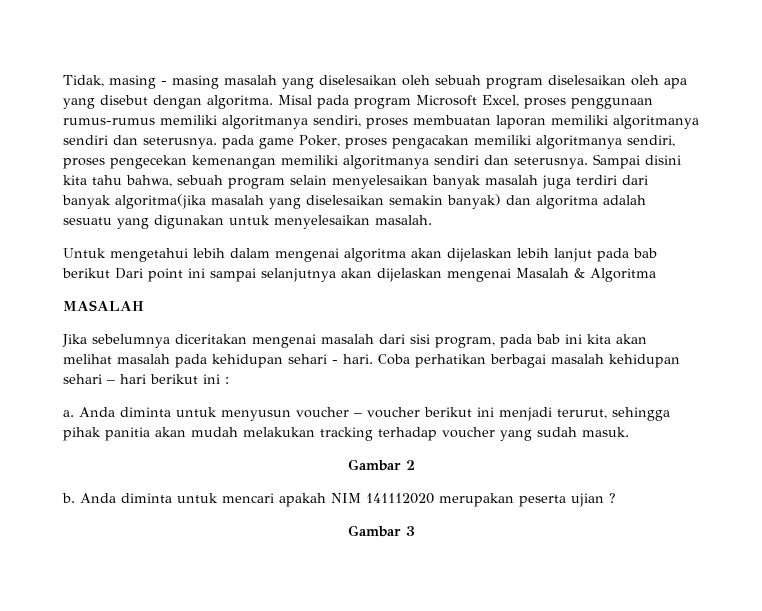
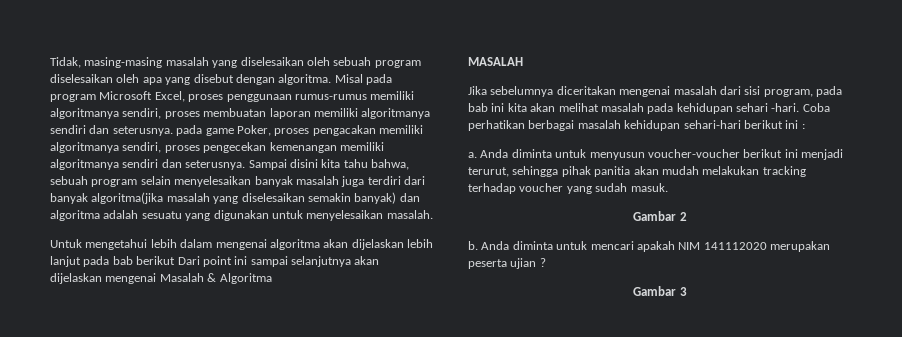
[109,75,219,89] masing - masing -> [84,57,163,68] masing-masing
[332,354,373,364] - hari. -> [771,103,800,112] -hari.
[63,374,146,384] sehari – hari -> [683,120,741,129] sehari-hari
[296,407,420,418] voucher – voucher -> [647,149,740,158] voucher-voucher

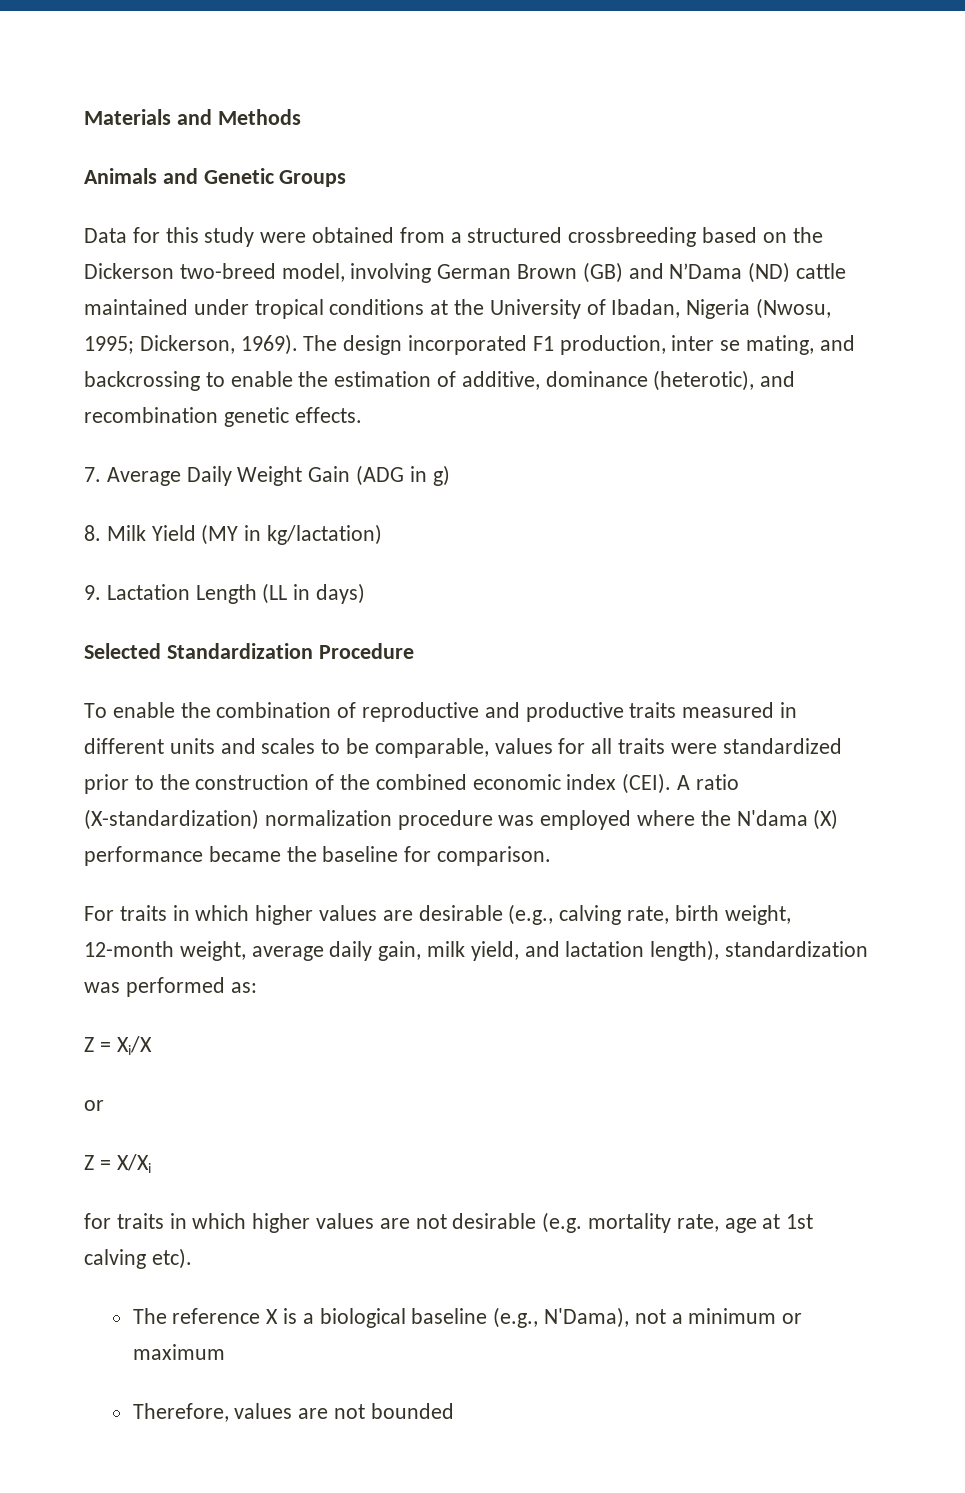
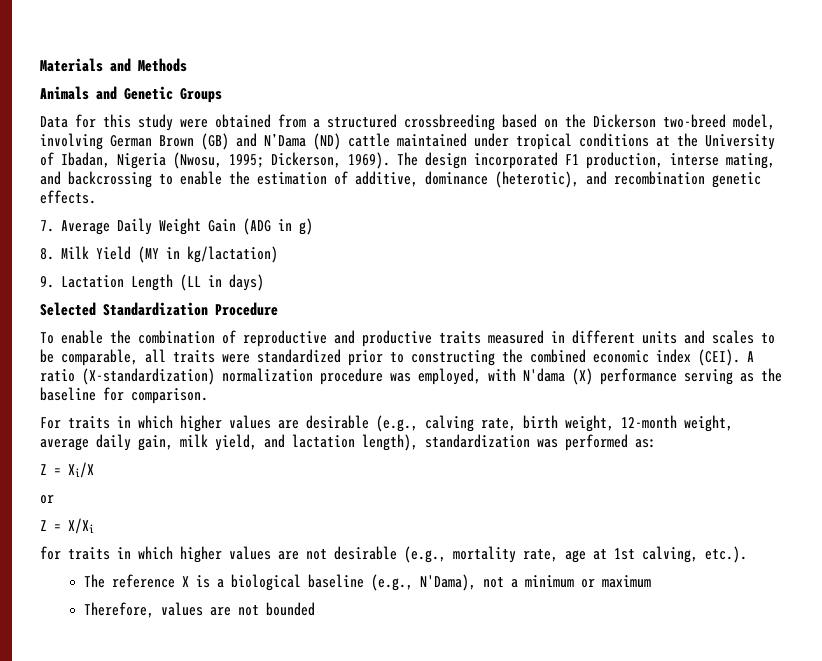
[671,335,741,351] inter se -> [670,153,719,166] interse
[494,738,586,754] values for -> (138, 357) none
[159,774,335,790] the construction of -> [411,350,495,366] constructing
[540,810,731,830] employed where the -> [418,368,516,385] employed, with
[208,846,281,862] became -> [684,369,754,385] serving as
[542,1212,583,1233] (e.g. -> [404,546,446,563] (e.g.,
[84,1248,192,1269] calving etc). -> [642,546,747,563] calving, etc.).

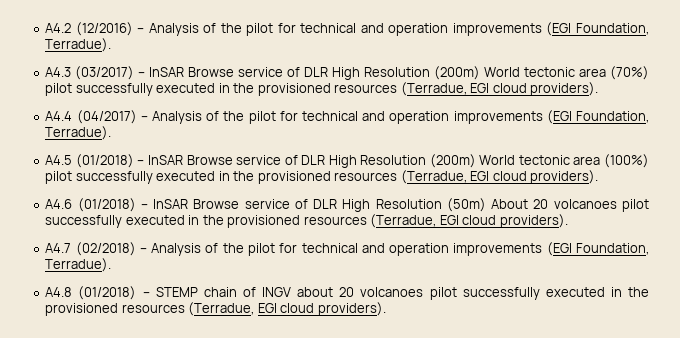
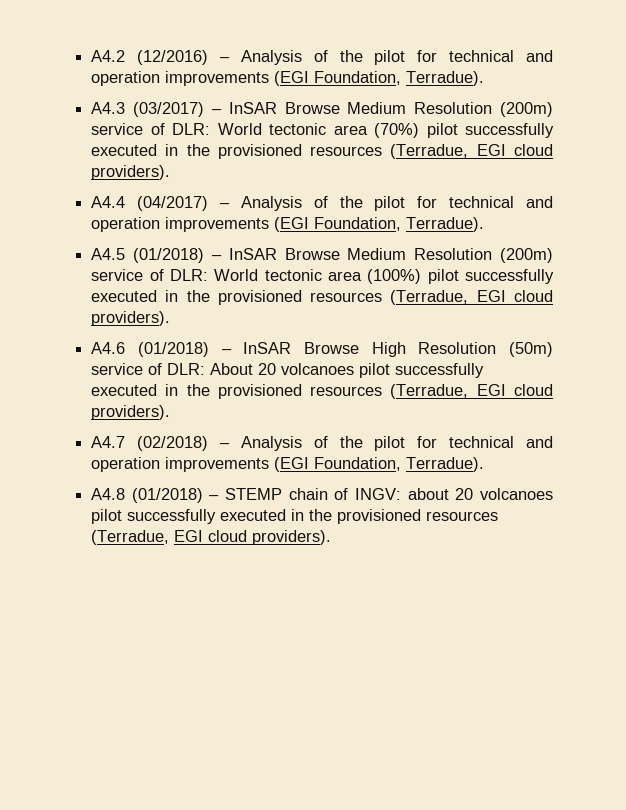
[238,66,481,80] service of DLR High Resolution (200m) -> [347,102,553,117] [91,123,211,135] Medium Resolution (200m) service of DLR:
[236,154,476,168] service of DLR High Resolution (200m) -> [347,248,553,263] [91,269,208,281] Medium Resolution (200m) service of DLR:
[244,198,486,212] service of DLR High Resolution (50m) -> [371,342,553,357] [91,363,206,375] High Resolution (50m) service of DLR:
[262,287,292,297] INGV -> [355,488,402,500] INGV:

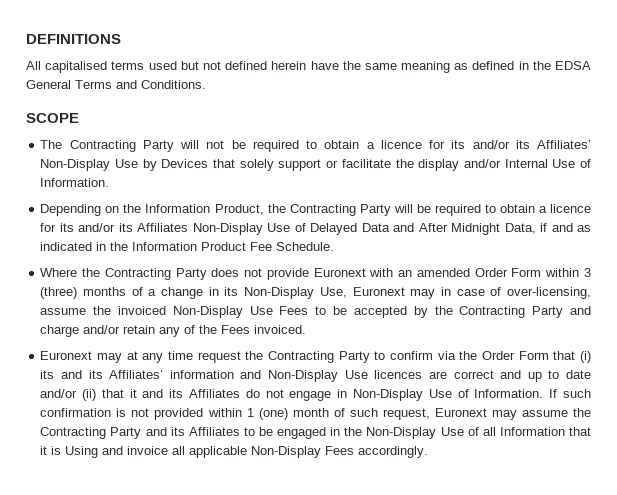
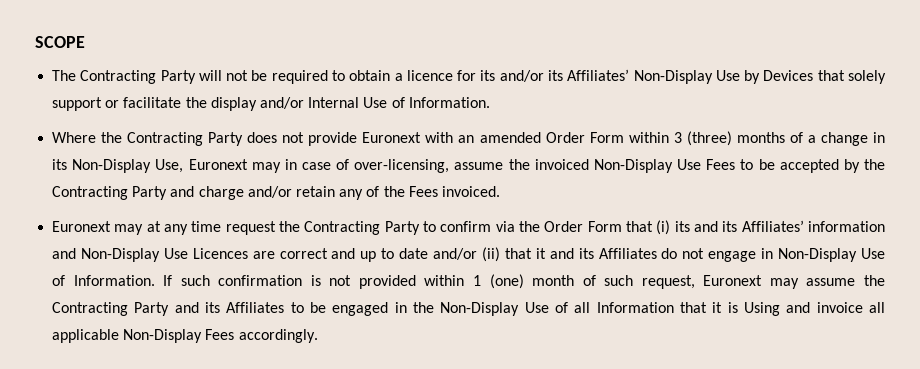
[26,34,121,44] [26,61,591,73] [26,80,206,89] DEFINITIONS // All capitalised terms used but not defined herein have the same meaning as defined in the EDSA General Terms and Conditions. // -> (35, 42) none
[40,204,591,216] [40,223,591,235] [40,242,335,251] // Depending on the Information Product, the Contracting Party will be required to obtain a licence for its and/or its Affiliates Non-Display Use of Delayed Data and After Midnight Data, if and as indicated in the Information Product Fee Schedule. -> (490, 102) none
[374,370,423,379] licences -> [192,248,248,259] Licences

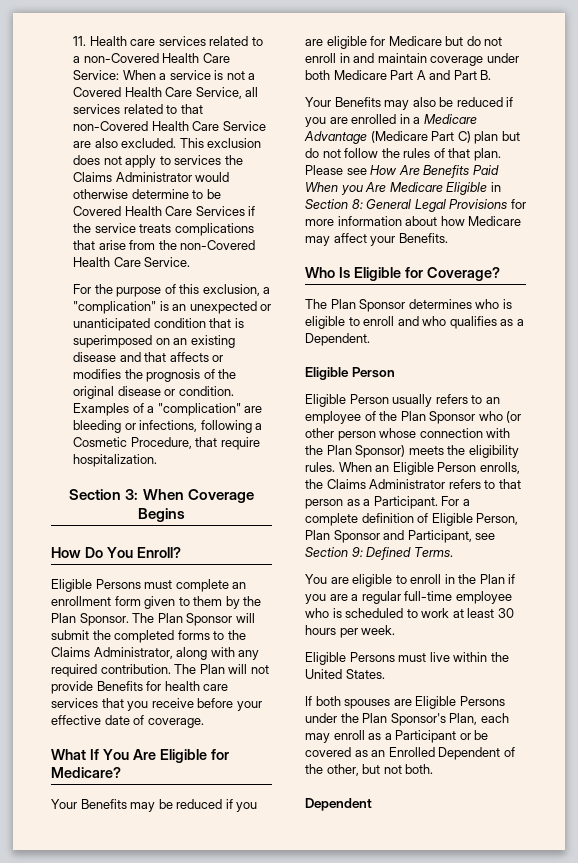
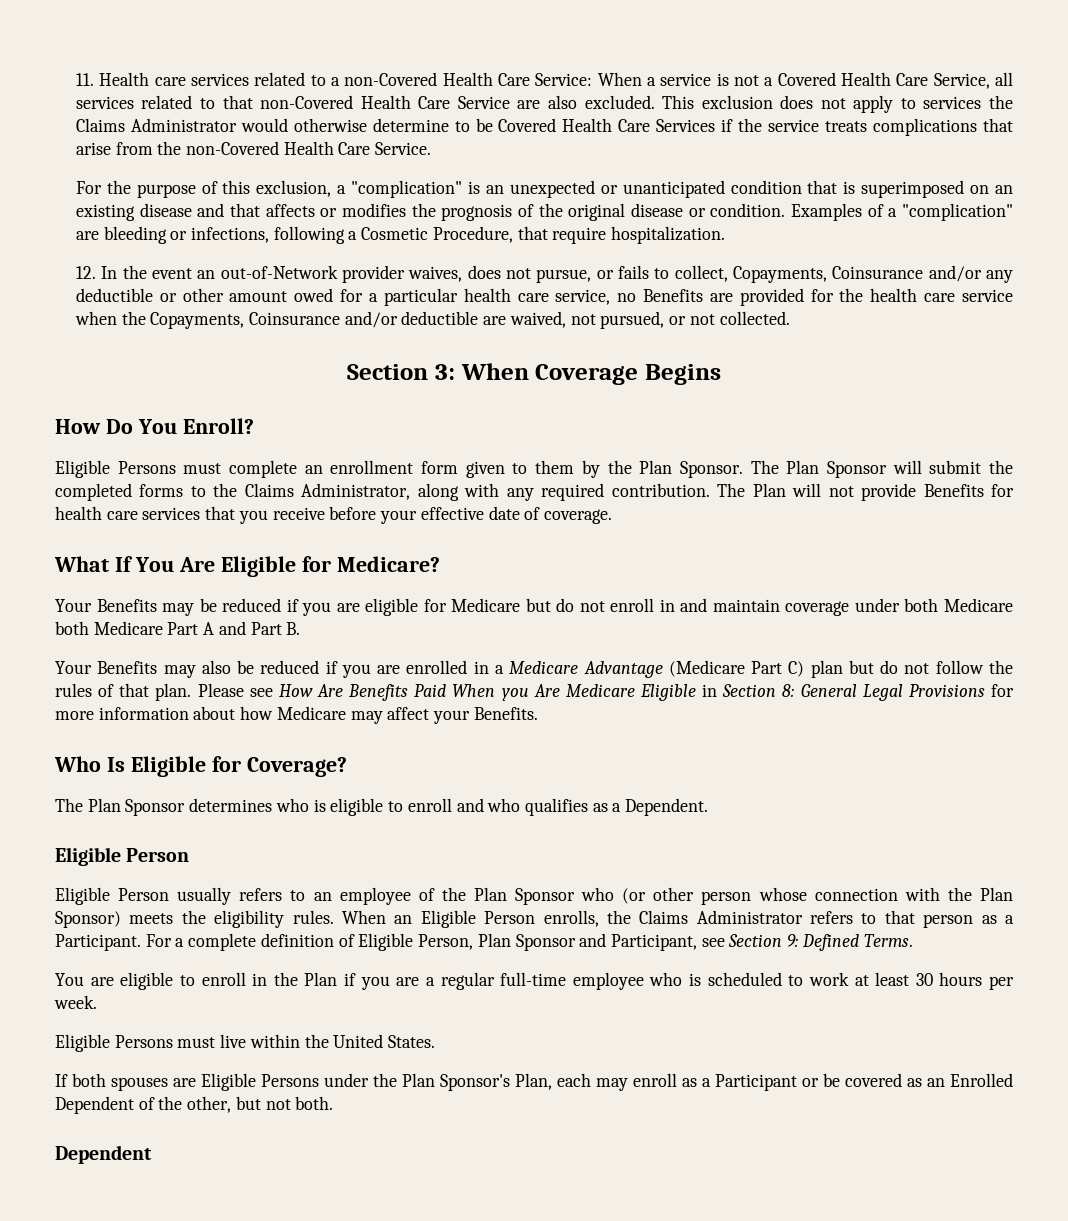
(158, 460) none -> [75,265,1013,283] [75,288,1014,306] [74,311,790,329] // 12. In the event an out-of-Network provider waives, does not pursue, or fails to collect, Copayments, Coinsurance and/or any deductible or other amount owed for a particular health care service, no Benefits are provided for the health care service when the Copayments, Coinsurance and/or deductible are waived, not pursued, or not collected.
(387, 75) none -> [55,621,163,635] both Medicare

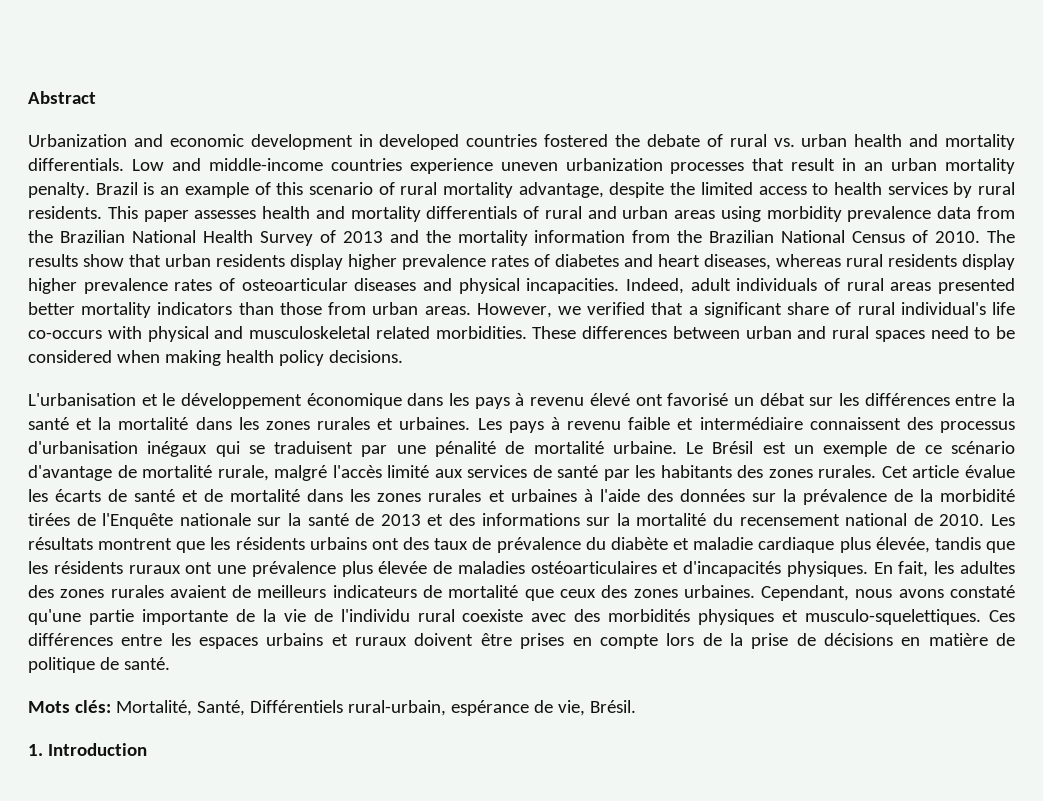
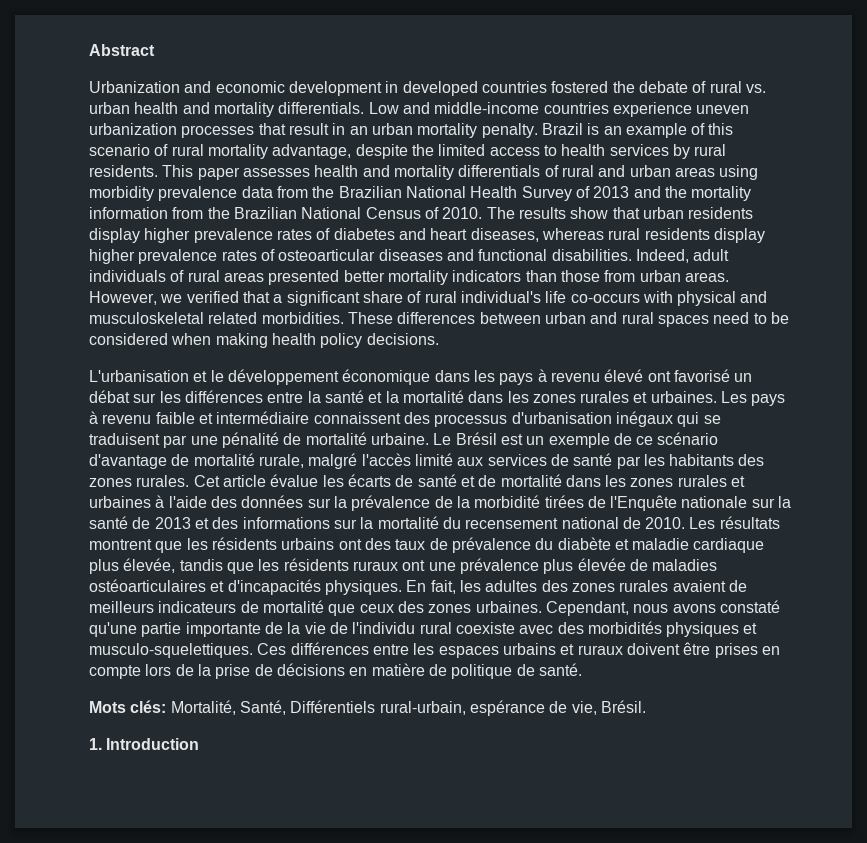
[458,278,620,294] physical incapacities. -> [478,249,632,261] functional disabilities.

#### Work request
Print the part of the listing above that opens with the line containing "[84,1248,192,1269] calving etc)." and closes with the line containing "[40,204,591,216] [40,223,591,235] [40,242,335,251]". Copy it exactly, both ends included, and omit the pictures.

#### Problem solution
[84,1248,192,1269] calving etc). -> [642,546,747,563] calving, etc.).

[238,66,481,80] service of DLR High Resolution (200m) -> [347,102,553,117] [91,123,211,135] Medium Resolution (200m) service of DLR:
[236,154,476,168] service of DLR High Resolution (200m) -> [347,248,553,263] [91,269,208,281] Medium Resolution (200m) service of DLR:
[244,198,486,212] service of DLR High Resolution (50m) -> [371,342,553,357] [91,363,206,375] High Resolution (50m) service of DLR:
[262,287,292,297] INGV -> [355,488,402,500] INGV:

[26,34,121,44] [26,61,591,73] [26,80,206,89] DEFINITIONS // All capitalised terms used but not defined herein have the same meaning as defined in the EDSA General Terms and Conditions. // -> (35, 42) none
[40,204,591,216] [40,223,591,235] [40,242,335,251] // Depending on the Information Product, the Contracting Party will be required to obtain a licence for its and/or its Affiliates Non-Display Use of Delayed Data and After Midnight Data, if and as indicated in the Information Product Fee Schedule. -> (490, 102) none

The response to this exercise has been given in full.